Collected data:
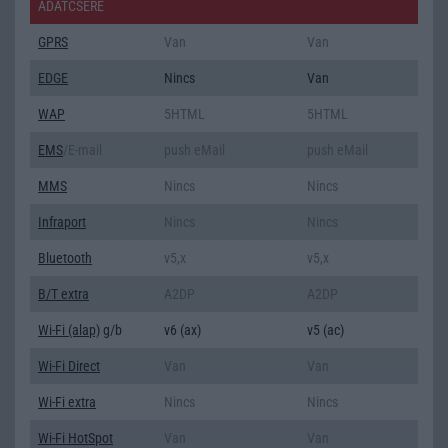
ADATCSERE
GPRS
Van
Van
EDGE
Nincs
Van
WAP
5HTML
5HTML
EMS
/E-mail
push eMail
push eMail
MMS
Nincs
Nincs
Infraport
Nincs
Nincs
Bluetooth
v5,x
v5,x
B/T extra
A2DP
A2DP
Wi-Fi (alap)
g/b
v6 (ax)
v5 (ac)
Wi-Fi Direct
Van
Van
Wi-Fi extra
Nincs
Nincs
Wi-Fi HotSpot
Van
Van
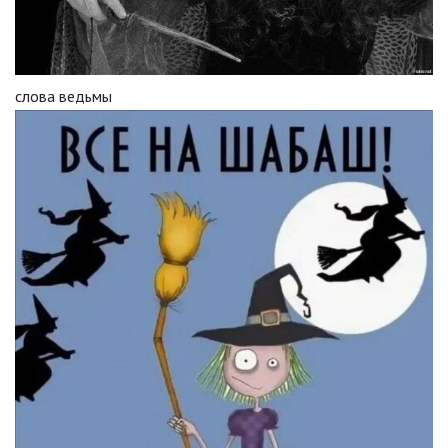
слова ведьмы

◆ Task to carry out
Transcribe the entries word for word, without their pictures.

◆ Solution
ADATCSERE
GPRS
Van
Van
EDGE
Nincs
Van
WAP
5HTML
5HTML
EMS
/E-mail
push eMail
push eMail
MMS
Nincs
Nincs
Infraport
Nincs
Nincs
Bluetooth
v5,x
v5,x
B/T extra
A2DP
A2DP
Wi-Fi (alap)
g/b
v6 (ax)
v5 (ac)
Wi-Fi Direct
Van
Van
Wi-Fi extra
Nincs
Nincs
Wi-Fi HotSpot
Van
Van
слова ведьмы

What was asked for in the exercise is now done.